**EXPLORE THE MATERIAL:**
A. Transcribe the passage of the extract on cursor positions starting with "Position Types (Illegal" and going on through "variant doesn't exist.".
B. According to the extract on cursor positions, how often is the position map built?

**EXTRACT:**
Position Types (Illegal States Unrepresentable)

// A cursor can ONLY be:
// 1. Inside a text segment at a specific grapheme offset
// 2. At the boundary of an atomic (before or after)
//
// It CANNOT be "inside" a mention — that variant doesn't exist.

type CursorPosition
  = { readonly kind: 'text'; readonly segmentIndex: number; readonly offset: number }
  | { readonly kind: 'atomicBoundary'; readonly segmentIndex: number; readonly side: 'before' | 'after' }

// A selection is two cursors with a direction
type Selection = {
  readonly anchor: CursorPosition
  readonly focus: CursorPosition
}

Position Map (The Rosetta Stone)

The position map converts between source offsets and visual positions. It's built once per document parse and cached.

**GIVEN INFORMATION:**
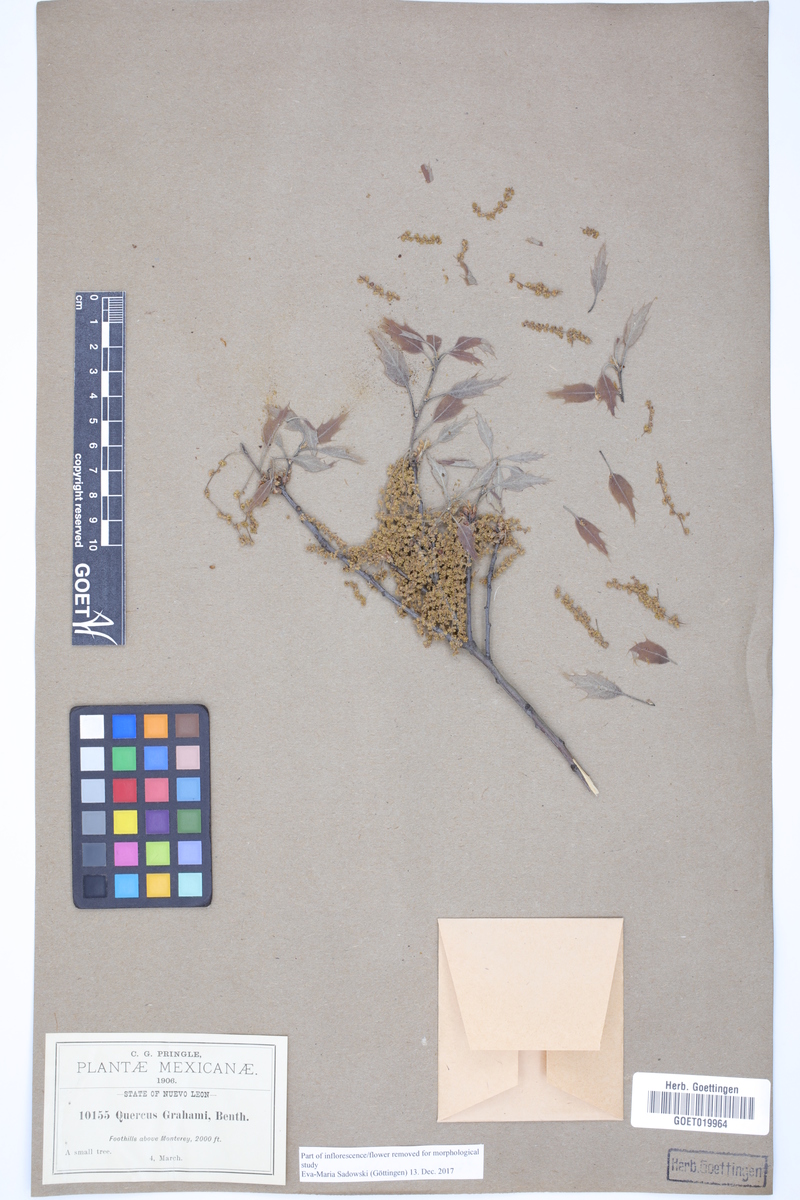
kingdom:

**ANSWERS TO THIS EXERCISE:**
A.
Position Types (Illegal States Unrepresentable)

// A cursor can ONLY be:
// 1. Inside a text segment at a specific grapheme offset
// 2. At the boundary of an atomic (before or after)
//
// It CANNOT be "inside" a mention — that variant doesn't exist.

B. Once per document parse, and then it is cached.